On 2/28/2020 12:00 PM, donovanf@starpower.net wrote:
If you model -- or build -- a 40 meter Yagi with a nearby T-top vertical
with a 60-75 foot top, you'll discover that when the 40 meter Yagi is
turned so that its elements are parallel -- or near parallel -- to a nearby
T-top the impact on the performance of the 40 meter Yagi is severe.

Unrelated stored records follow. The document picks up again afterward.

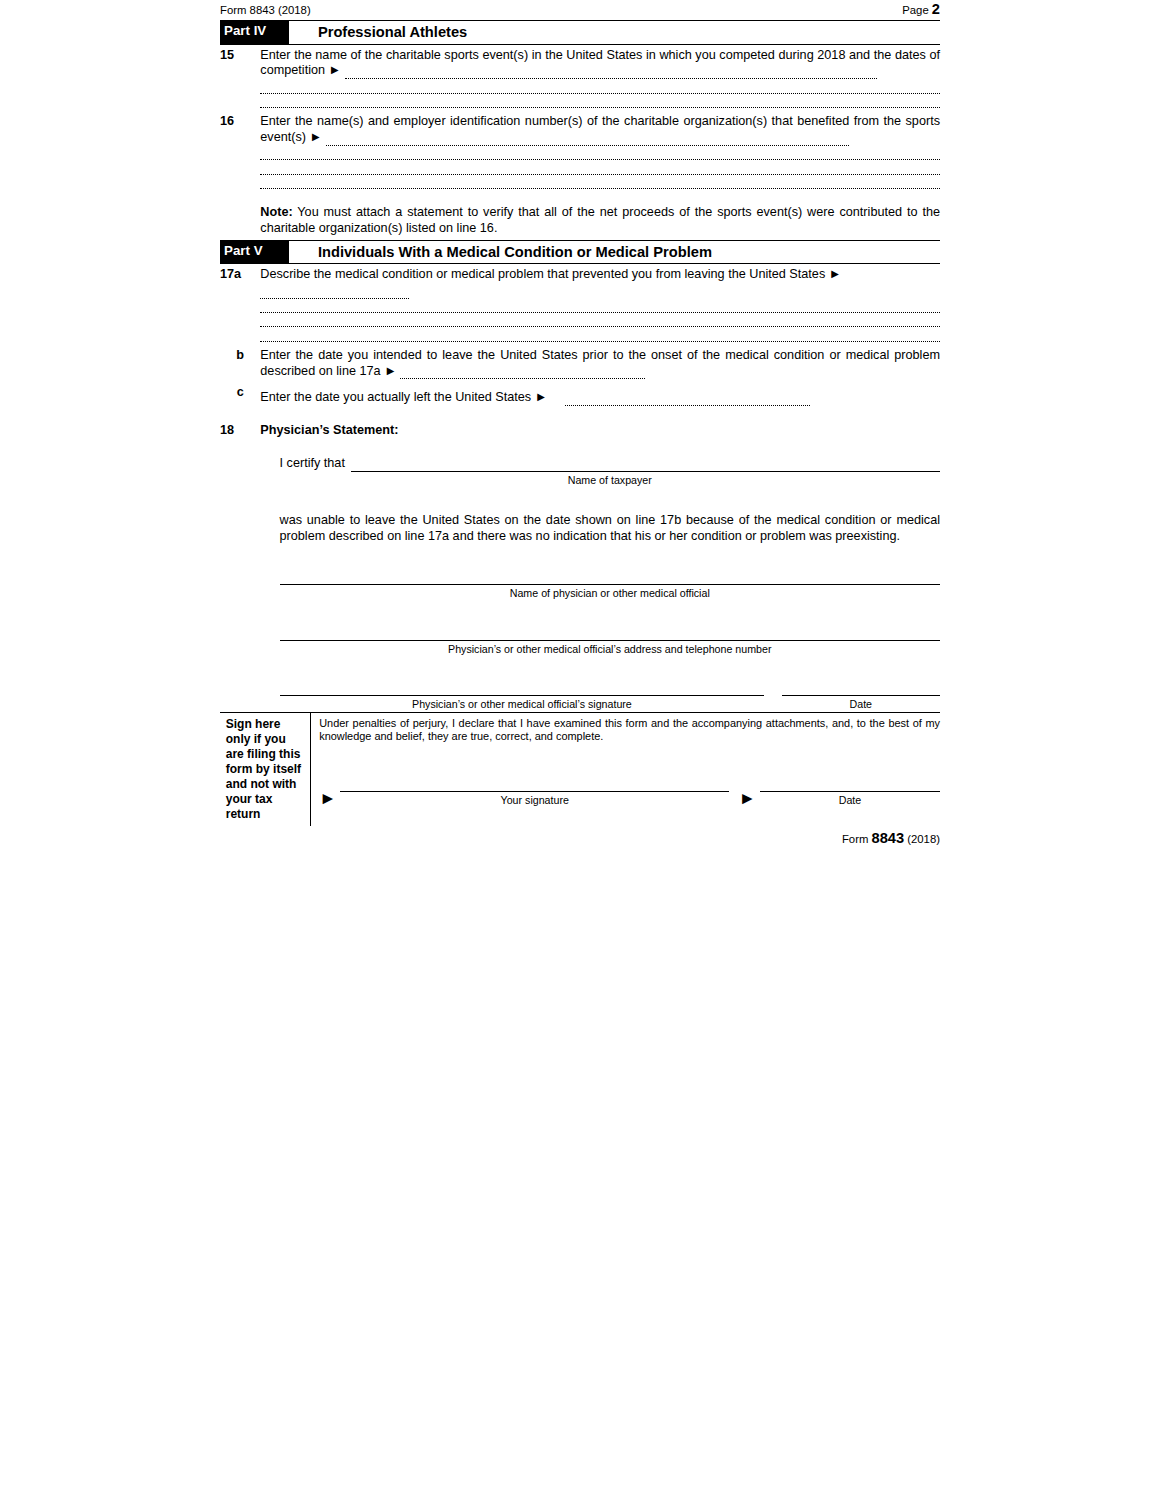Form 8843 (2018)
Page 2
Part IV
Professional Athletes
| 15 | Enter the name of the charitable sports event(s) in the United States in which you competed during 2018 and the dates of competition ► |
| 16 | Enter the name(s) and employer identification number(s) of the charitable organization(s) that benefited from the sports event(s) ► |
| | Note: You must attach a statement to verify that all of the net proceeds of the sports event(s) were contributed to the charitable organization(s) listed on line 16. |
Part V
Individuals With a Medical Condition or Medical Problem
| 17a | Describe the medical condition or medical problem that prevented you from leaving the United States ► |
| b | Enter the date you intended to leave the United States prior to the onset of the medical condition or medical problem described on line 17a ► |
| c | Enter the date you actually left the United States ► |
| 18 | Physician’s Statement: |
I certify that
Name of taxpayer
was unable to leave the United States on the date shown on line 17b because of the medical condition or medical problem described on line 17a and there was no indication that his or her condition or problem was preexisting.
Name of physician or other medical official
Physician’s or other medical official’s address and telephone number
Physician’s or other medical official’s signature
Date
Sign here only if you are filing this form by itself and not with your tax return
Under penalties of perjury, I declare that I have examined this form and the accompanying attachments, and, to the best of my knowledge and belief, they are true, correct, and complete.
►
Your signature
►
Date
Form 8843 (2018)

There are lots of possibilities for interactions between antennas,
towers, and even feedlines. I use chokes as "egg insulators" in the coax
feeding my high (120-130 ft) dipoles to prevent their interaction with
160M verticals. Any dipole (or Yagi) can interact with an antenna
operating on the dipole's second harmonic (for example, 40 interferes
with 20). A stub designed to kill second harmonic on the lower frequency
antenna and properly placed in the line from it to maximize suppression
will also minimize that interaction.
Some of the best advice I've gotten about interaction came from old
hands N6BV and NI6T when I described the 120 ft tower I'd installed soon
after moving here. I rigged two wires sloping at 70 and 270 deg az, fed
from their base against elevated radials, with the tower acting as a
passive reflector. I spent a summer modeling interactions between that
tower, those antennas, and Tee vertical about 200 ft away. What I
learned was that the tower and sloping wires acted as a reflector for
the Tee, yielding a few dB to VK/ZL, the Tee acted as a reflector for
the sloping wires, kicking the 270 az wire to JA, and the 70 az wire to
EU. For all of this to work, the antenna not being fed needed to be
shorted, so I tweaked feedline lengths and added a stub to one antenna
and shorting the others in the shack.